Physalaemus bokermanni
- Conservation status: Least Concern (IUCN 3.1)

Scientific classification
- Kingdom: Animalia
- Phylum: Chordata
- Class: Amphibia
- Order: Anura
- Family: Leptodactylidae
- Genus: Physalaemus
- Species: P. bokermanni
- Binomial name: Physalaemus bokermanni Cardoso & Haddad, 1985

= Physalaemus bokermanni =

- Authority: Cardoso & Haddad, 1985
- Conservation status: LC

Species of frog

Physalaemus bokermanni is a species of frog in the family Leptodactylidae.
It is endemic to Brazil.

==Habitat==
The frog is found on the leaf litter in primary and secondary forest. It has been seen about 800 m above sea level.

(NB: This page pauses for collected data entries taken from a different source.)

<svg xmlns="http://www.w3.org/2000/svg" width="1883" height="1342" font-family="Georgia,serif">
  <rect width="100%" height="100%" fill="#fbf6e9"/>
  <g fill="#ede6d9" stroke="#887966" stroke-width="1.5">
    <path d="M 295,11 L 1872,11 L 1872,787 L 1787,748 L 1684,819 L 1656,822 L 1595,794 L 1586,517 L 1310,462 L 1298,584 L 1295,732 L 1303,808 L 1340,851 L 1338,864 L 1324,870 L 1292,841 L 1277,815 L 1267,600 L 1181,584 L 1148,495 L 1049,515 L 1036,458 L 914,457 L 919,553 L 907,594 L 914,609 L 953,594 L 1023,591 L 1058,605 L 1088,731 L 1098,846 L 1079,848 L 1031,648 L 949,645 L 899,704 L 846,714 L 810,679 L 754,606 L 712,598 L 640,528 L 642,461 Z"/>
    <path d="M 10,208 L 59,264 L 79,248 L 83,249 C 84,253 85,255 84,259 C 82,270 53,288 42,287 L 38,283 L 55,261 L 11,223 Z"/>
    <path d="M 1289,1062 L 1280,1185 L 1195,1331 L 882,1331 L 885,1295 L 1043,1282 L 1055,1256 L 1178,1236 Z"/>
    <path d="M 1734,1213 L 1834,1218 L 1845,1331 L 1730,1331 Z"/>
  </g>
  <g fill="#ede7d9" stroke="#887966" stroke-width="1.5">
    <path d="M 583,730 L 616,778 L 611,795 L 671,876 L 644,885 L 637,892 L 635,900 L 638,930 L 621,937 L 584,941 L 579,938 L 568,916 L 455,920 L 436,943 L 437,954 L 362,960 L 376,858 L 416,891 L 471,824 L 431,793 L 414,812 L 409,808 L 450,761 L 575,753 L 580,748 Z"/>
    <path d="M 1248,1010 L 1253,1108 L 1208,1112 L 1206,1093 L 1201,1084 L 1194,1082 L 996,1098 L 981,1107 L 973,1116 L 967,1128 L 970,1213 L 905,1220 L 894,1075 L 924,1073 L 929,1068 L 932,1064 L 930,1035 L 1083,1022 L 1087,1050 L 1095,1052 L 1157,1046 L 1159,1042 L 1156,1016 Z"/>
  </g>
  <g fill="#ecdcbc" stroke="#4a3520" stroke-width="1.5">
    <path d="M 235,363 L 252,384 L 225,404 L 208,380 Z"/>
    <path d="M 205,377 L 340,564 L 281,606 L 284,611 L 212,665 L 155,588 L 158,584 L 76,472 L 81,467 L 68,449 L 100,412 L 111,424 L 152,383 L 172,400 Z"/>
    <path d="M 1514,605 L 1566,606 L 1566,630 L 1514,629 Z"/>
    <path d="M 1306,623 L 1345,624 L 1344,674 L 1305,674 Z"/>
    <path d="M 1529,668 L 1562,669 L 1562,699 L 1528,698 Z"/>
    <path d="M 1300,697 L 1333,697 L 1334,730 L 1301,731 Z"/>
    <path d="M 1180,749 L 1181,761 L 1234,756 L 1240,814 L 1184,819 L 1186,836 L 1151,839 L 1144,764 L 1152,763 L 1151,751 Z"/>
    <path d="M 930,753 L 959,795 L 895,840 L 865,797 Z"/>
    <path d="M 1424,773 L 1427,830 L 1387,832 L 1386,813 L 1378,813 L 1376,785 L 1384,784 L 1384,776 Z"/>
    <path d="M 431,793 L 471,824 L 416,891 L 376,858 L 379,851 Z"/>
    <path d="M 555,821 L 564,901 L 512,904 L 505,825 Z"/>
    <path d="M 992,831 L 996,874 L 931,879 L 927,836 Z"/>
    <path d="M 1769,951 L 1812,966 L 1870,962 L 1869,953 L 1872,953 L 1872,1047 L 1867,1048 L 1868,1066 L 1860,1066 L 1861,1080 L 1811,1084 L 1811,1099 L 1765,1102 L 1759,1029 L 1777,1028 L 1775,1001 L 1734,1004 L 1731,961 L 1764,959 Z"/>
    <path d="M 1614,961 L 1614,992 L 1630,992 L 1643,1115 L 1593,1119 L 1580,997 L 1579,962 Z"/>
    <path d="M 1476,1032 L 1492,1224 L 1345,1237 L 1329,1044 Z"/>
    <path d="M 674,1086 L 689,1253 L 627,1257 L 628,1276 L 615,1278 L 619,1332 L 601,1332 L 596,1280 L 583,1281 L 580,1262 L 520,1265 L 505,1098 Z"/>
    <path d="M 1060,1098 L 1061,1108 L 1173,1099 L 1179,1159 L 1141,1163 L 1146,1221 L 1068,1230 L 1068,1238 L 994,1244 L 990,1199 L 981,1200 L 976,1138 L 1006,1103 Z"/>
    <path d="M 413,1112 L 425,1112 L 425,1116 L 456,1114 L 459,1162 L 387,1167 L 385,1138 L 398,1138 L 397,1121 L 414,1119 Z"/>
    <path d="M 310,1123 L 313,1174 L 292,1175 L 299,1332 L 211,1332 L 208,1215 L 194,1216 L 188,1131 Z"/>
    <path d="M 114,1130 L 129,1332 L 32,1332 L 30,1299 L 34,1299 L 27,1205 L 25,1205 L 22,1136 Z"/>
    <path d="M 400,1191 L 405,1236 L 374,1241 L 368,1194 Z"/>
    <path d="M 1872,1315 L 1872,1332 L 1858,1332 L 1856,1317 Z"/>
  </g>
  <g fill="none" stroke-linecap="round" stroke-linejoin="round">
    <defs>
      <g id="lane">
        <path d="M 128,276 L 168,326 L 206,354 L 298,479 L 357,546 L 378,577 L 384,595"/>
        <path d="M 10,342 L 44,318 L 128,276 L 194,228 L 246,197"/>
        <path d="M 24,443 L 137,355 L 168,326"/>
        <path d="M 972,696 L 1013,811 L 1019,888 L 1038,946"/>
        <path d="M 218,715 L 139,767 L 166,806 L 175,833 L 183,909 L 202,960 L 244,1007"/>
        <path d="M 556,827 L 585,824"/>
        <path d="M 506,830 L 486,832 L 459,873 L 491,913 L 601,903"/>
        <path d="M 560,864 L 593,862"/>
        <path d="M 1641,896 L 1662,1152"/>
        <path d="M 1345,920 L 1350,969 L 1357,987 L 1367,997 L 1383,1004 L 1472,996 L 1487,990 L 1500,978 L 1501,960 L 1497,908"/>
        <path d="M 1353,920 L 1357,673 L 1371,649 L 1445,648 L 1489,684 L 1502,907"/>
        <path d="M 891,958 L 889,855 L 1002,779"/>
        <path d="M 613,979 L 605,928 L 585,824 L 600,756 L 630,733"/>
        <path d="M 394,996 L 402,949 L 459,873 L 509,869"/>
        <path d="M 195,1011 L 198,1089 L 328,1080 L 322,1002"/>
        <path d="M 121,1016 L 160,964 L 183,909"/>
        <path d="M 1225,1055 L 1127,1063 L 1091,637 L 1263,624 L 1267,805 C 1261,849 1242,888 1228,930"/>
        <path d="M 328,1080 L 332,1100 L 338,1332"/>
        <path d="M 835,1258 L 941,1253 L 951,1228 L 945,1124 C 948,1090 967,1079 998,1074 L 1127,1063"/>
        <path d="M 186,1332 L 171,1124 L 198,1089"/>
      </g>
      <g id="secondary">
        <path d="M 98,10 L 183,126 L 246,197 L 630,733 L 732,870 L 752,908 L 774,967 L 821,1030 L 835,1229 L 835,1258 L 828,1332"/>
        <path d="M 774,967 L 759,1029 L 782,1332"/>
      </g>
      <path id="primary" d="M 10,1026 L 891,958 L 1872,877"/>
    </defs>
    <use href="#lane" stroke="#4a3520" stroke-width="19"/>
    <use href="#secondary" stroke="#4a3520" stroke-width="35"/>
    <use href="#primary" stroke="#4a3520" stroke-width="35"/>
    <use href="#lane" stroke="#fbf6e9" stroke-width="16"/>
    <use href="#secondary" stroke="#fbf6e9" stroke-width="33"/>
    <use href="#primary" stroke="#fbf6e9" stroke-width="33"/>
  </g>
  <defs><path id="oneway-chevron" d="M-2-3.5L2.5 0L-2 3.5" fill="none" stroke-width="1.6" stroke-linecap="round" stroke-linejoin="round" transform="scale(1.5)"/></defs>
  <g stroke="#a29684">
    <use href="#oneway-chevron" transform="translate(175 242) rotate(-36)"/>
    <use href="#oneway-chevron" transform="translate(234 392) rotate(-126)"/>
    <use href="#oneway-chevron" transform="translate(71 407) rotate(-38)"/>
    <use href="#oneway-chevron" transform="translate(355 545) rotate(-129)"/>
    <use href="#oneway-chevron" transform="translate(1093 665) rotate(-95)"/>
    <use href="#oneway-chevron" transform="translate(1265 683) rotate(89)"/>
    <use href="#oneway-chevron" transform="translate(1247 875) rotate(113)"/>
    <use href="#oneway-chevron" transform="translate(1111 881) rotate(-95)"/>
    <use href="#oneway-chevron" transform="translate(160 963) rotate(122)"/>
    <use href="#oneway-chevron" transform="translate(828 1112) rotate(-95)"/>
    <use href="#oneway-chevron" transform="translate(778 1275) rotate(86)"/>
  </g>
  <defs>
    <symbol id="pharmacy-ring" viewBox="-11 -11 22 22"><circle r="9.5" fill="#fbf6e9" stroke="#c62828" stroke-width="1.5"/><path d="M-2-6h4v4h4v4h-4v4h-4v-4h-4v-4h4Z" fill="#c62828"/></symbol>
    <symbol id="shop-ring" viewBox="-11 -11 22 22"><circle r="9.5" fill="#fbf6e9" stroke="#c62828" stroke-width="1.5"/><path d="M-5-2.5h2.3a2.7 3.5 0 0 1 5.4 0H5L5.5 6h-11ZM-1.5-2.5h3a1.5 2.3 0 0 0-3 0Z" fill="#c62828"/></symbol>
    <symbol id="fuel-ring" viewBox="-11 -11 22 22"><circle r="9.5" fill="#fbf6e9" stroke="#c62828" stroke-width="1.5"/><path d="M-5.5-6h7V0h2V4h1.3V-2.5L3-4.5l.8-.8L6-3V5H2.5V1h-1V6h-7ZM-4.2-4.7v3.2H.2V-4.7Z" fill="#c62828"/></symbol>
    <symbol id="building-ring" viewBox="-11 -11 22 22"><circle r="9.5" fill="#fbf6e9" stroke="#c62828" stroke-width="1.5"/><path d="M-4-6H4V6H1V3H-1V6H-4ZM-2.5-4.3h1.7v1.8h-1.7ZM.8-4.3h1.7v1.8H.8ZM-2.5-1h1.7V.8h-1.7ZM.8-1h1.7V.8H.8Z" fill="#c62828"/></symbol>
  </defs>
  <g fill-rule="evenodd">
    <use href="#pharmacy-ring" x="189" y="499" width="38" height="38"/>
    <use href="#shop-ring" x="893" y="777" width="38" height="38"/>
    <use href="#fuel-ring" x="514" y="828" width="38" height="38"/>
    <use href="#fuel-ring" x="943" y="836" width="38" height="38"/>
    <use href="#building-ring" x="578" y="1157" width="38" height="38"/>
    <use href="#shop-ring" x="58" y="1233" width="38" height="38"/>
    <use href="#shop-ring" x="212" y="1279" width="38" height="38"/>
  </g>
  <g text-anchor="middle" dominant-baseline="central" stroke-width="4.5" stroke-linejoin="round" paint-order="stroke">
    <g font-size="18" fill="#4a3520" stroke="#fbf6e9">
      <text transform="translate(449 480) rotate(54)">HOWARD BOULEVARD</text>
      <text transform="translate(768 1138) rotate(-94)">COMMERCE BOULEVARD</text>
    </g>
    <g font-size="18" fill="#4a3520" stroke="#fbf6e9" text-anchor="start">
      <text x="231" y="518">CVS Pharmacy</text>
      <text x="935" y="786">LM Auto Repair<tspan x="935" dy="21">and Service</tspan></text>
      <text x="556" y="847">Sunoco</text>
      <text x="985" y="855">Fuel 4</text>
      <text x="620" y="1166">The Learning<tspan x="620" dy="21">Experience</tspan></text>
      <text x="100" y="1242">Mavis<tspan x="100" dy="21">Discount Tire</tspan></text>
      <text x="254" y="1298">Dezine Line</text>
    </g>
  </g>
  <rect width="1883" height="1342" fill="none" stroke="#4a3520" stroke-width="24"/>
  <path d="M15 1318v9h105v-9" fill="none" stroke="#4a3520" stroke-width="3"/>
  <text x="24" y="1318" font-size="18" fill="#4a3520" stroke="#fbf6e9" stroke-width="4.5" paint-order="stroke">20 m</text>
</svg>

About half of the frog's known range is within Parque Estadual da Serra do Mar.

==Reproduction==
The male frog perches in a temporary body of water and calls to the female frogs. The adult frog builds a foam nest for the eggs. This frog can reproduce in puddles in areas that have been subject to selective logging and in secondary forests with significant regrowth but not in areas with no mature trees.

==Threats==
The IUCN classifies this species as least concern of extinction. Brazil's Atlantic forest area was subject to considerable logging during the twentieth century, but this has largely subsided. Some of the frogs may be in some danger from urbanization and land conversion for agriculture and livestock rearing, which often involves fire.